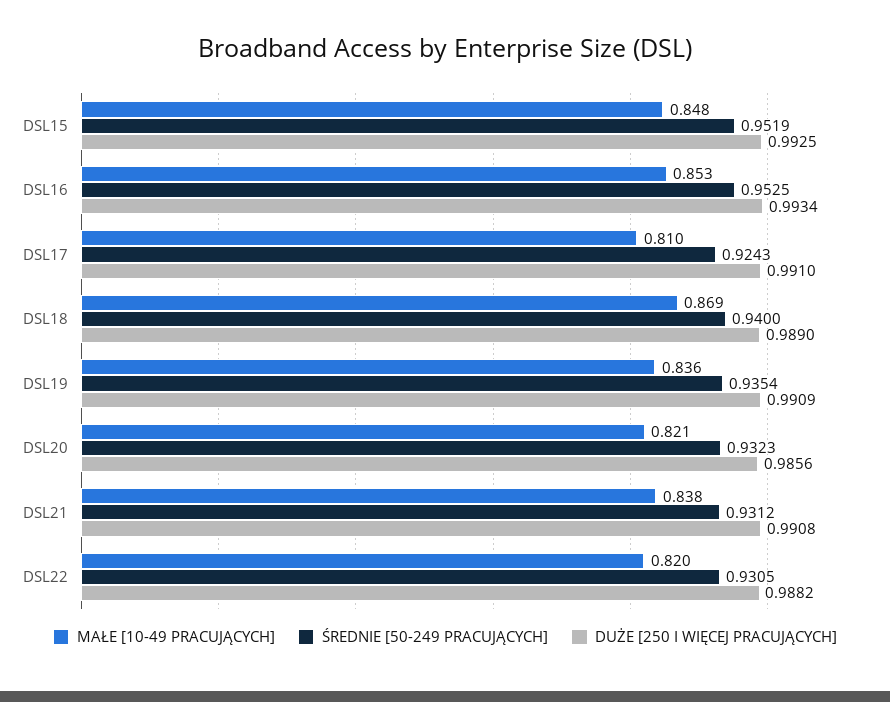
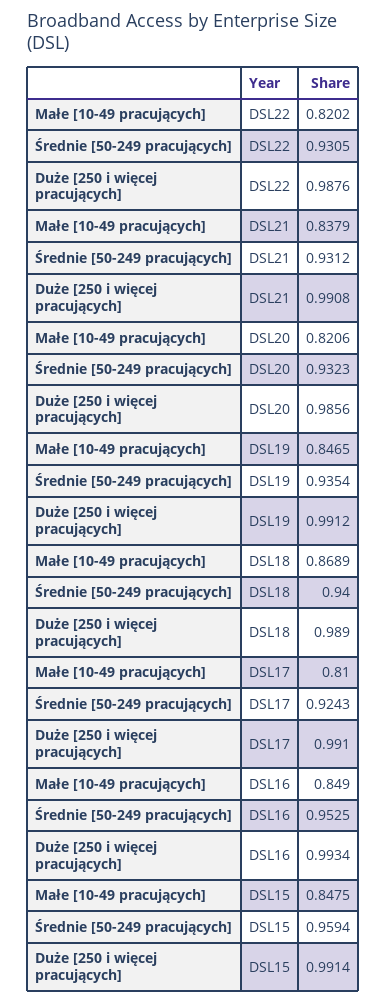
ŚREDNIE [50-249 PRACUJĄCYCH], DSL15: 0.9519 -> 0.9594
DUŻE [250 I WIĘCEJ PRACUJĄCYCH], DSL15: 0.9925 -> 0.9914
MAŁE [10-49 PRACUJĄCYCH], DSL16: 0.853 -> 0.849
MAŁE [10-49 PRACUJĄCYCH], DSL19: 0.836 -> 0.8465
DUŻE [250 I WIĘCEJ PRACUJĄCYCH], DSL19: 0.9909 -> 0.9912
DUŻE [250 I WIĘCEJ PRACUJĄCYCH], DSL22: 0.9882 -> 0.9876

+--

GOAL OF THE EXERCISE → Your copy should match the data above exactly, apart from the pictures.

SOLUTION FOR THIS EXERCISE →
ŚREDNIE [50-249 PRACUJĄCYCH], DSL15: 0.9519 -> 0.9594
DUŻE [250 I WIĘCEJ PRACUJĄCYCH], DSL15: 0.9925 -> 0.9914
MAŁE [10-49 PRACUJĄCYCH], DSL16: 0.853 -> 0.849
MAŁE [10-49 PRACUJĄCYCH], DSL19: 0.836 -> 0.8465
DUŻE [250 I WIĘCEJ PRACUJĄCYCH], DSL19: 0.9909 -> 0.9912
DUŻE [250 I WIĘCEJ PRACUJĄCYCH], DSL22: 0.9882 -> 0.9876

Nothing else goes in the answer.